В это же время, но совершенно в другом месте в огромном зале, иссеченном множеством непонятных обычному обывателю знаков, на полу сидели тринадцать укутанных в черные балахоны фигур. По стенам свисали непонятные полотна с множеством рун и рисунков всех оттенков и размеров. С колонн, коих в зале было ровно тринадцать, светили факелы. По залу распространялся гул. Гул голосов,
– И веа истиус аинт сан...
Голоса звучали ровно, распространяясь по залу волной злобы. Каждая песчинка на полу, каждая руна, каждое слово, звучащее здесь, были наполнены невероятной злобой. Воздух вибрировал от напряжения, созданного повышенной концентрацией зла на кубический сантиметр. И если бы существовал прибор для измерения зла, то его бы зашкалило за километр до этого места.
– И веа! Син омикос доэ си. Камэ, камэ веа!.
Но вот голоса достигли апогея и неожиданно стихли. В полной тишине потухли все факелы, как будто их затушило легкое дуновение ветерка. В зале воцарилась полная темнота. Казалось, что она вибрирует под только ей одной известный ритм. Но вот в темноте загорелась красная точка, а следом еще одна и еще... Через пару секунд в темноте светилось десять красных точек, образуя круг. В центре сидели три фигуры, едва освещаемые светом этих точек. Красные точки начали движение по кругу, постепенно ускоряясь. Вскоре они слились в одно сплошное красное кольцо, опоясывающее тройку темных фигур, сидящих без движения в центре. Неожиданно все три фигуры вскинули головы и заговорили монотонным голосом, одним на троих:
– И веа! Я вижу, грядет приход повелителя, он восстанет из праха и покарает своих врагов! А пока он даст нам силы, чтобы противостоять им. Да будет так! И веа!
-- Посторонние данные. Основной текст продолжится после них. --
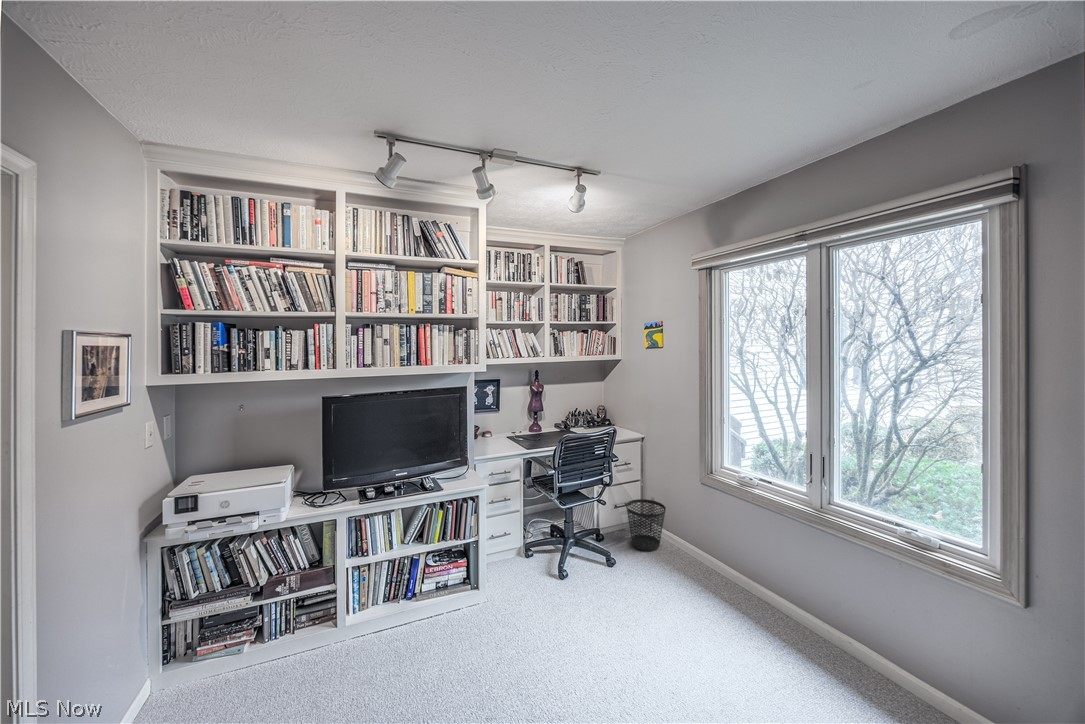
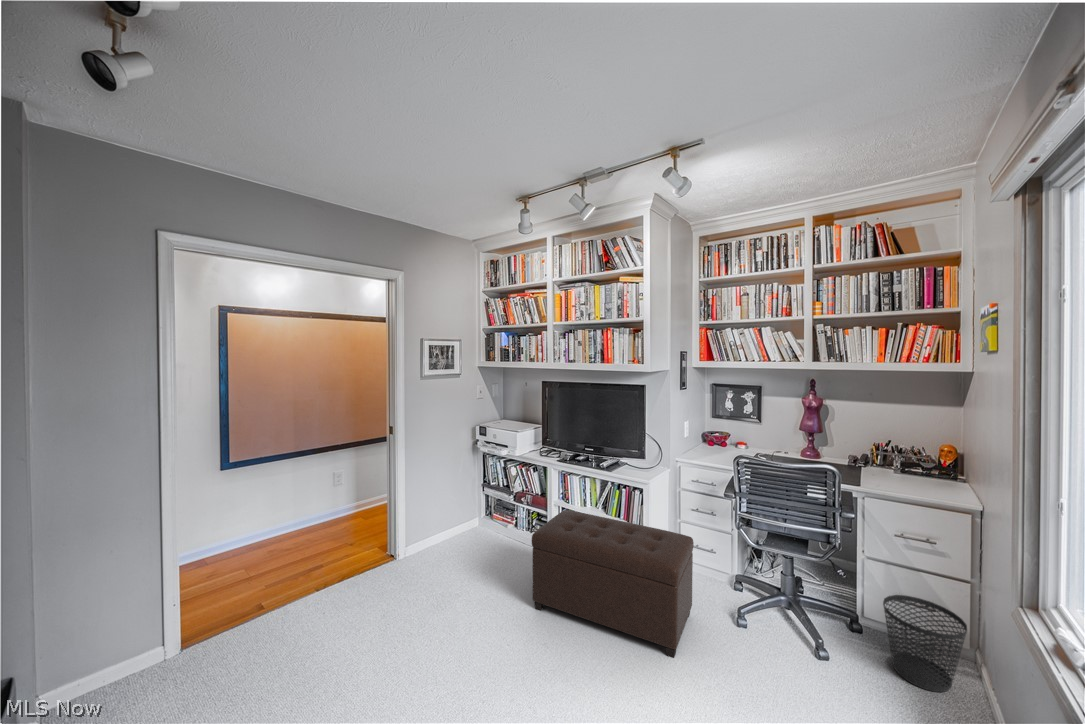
ottoman: none [395,521,573,697] -> present [532,510,694,658]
Красное кольцо вновь распалось на десять точек. Они медленно остановились и начали блекнуть, постепенно уступая место в круге мраку. Едва темнота поглотила тройку фигур, загорелись люстры и осветили зал, который тут же перестал казаться столь жутким.
– Ну что ж, сегодня обряд нам дался легче, чем в прошлый раз, – произнес один из тройки, скинув капюшон. Под капюшоном оказалось лицо отставного военного с характерным непробиваемым выражением лица.
– Да, и сил он дал нам намного больше, – ответила другая фигура, откинув капюшон, закрывавший красивое женское лицо.
– Неужели нам нужна вся эта показуха? – устало спросил третий, так и не снявший своего капюшона.
Во время разговора остальные десять фигур, закутанных в балахоны, удалились, не проронив ни слова.
Женщина брезгливо проводила взглядом последнего вышедшего из зала человека и со злобой спросила:
– Когда же мы сможем наконец обходиться без этих... – Она молча кивнула в сторону закрывающейся двери. – Ладно, мы сейчас не об этом.
– Да, не об этом, – согласился человек, так и не открывший своего лица. Он повернулся к военному. – Вот объясни нам с Вельмой еще раз, почему ты выбрал в качестве тринадцатого именно того парня? Кто он тебе?
– Да, да, объясни нам, Константин. Объясни, а мы попробуем поверить, – скривила губы в кривой усмешке девушка.
Константин глубоко вздохнул:
– Я вам уже не один раз объяснял, что его лицо кажется мне очень знакомым, как будто я его знал когда-то. Когда я встретил его в метро...мне показалось, что я что-то вспомнил. Как будто я знал его в прошлой жизни.